For days you puke and piss the lake, its currents
eddying in shrinking veins and the marshlands
of your lungs.  With each move, each dreaming toss
and turn, the lake still sloshes against your skin.


Rideout gives us a history lesson, a swimming lesson, and a treatise on the nature of the long distance swimmer – but she is really talking about the navigation we must all endure, pulled as we are towards the rocks of shore.

Shirley Tallies Some Failures

Moorless nights strung out along the shores
of Belleville, Napanee, Kingston.  Lake becomes a river.
Then Kingston, Brockville, Morrisburg where the last
of those brick loyalist homes are claimed as B & Bs
for two-car couples arriving by the highway.

In the seaway, the rest dwindle, subside and sweep
out to sea.  Along with everything lost:  a husband, children
and years of false sobriety.  Detritus resurfaces wanting
remembrance:  chipped, faded, broken down.

Messages come, not by bottle – they're all shattered –
but by pigeons that perch and coo on every windowsill, by gulls
that shriek and warn with red dots on their beaks.  I am their home.
I make for the next port, and they'll find me there, too,
as drowned as those swamped farmhouses
below lumbering cargo ships on the Saint Lawrence.


Tanis Rideout's Arguments With The Lake is accomplished stuff, compelling, well crafted and clever.

These comments appear on the back cover of Tanis Rideout's  Arguments With The Lake, I think all three of them eloquently say what I was attempting while thrashing about in deep water.

"Cold-eyed and driven, these poems carve away the fatty sentiments around the Great Lake swimmers, those glamour girls of myth.  With these constantly surprising and multifarious narratives starring Marilyn Bell and Shirley Campbell, two girls swallowing the 'frigid knife of water," Tanis Rideout proves herself capable of just about anything."

     Carolyn Smart, author of Hooked

"Poems that swim elegantly, that slide streamlined with every other flowing thing - as if they themselves were another layer of fluid."

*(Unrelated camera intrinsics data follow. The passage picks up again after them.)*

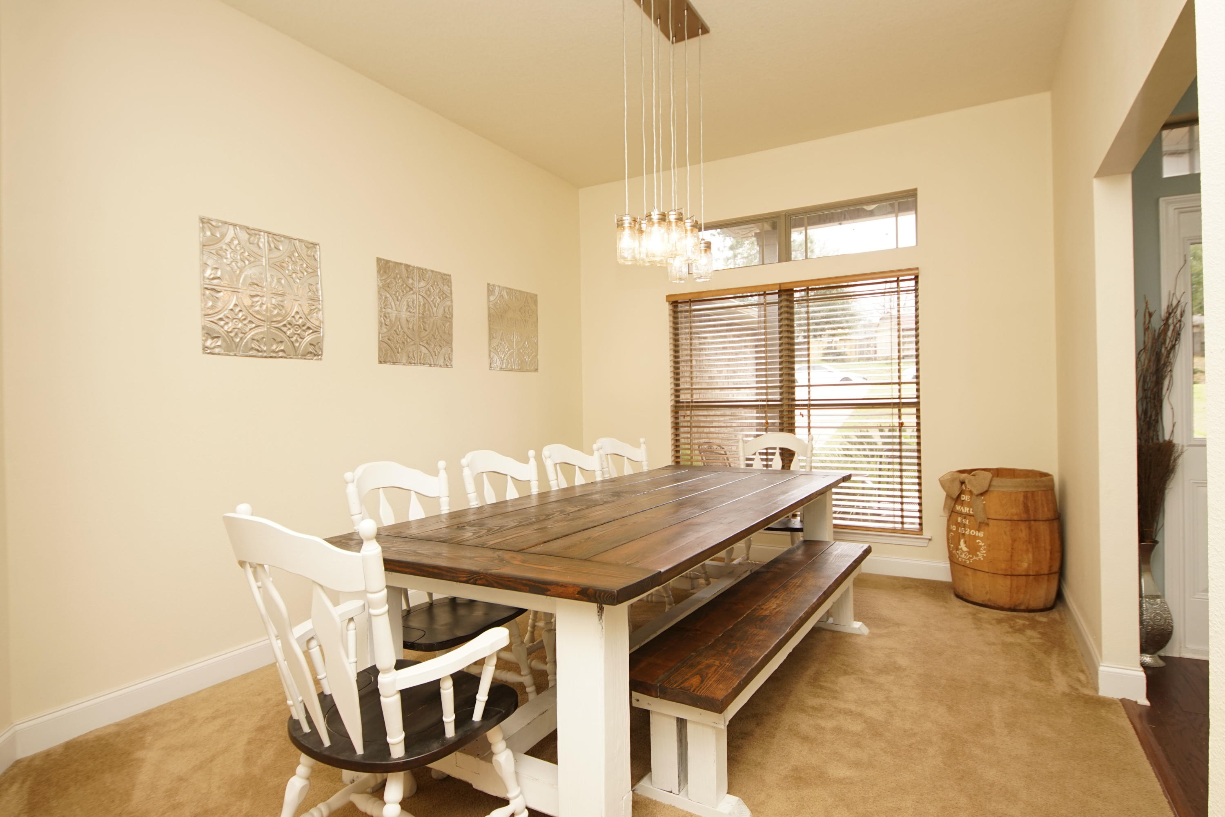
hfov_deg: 90.0
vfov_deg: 67.4
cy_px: 408
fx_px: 613
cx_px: 612
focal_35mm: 18
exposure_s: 1/160
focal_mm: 12
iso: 400
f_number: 4.5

     Gord Downie, author of Coke Machine Glow

"Arguments with the Lake is a coming-of-age poetic odyssey told in mythic and sensuous language.  In these verses the poet engages the element of water to discover the many meanings of (her) life.  MacEwanesque in scope, Arguments with the Lake invokes in the reader a sense of timelessness and breathless wonder."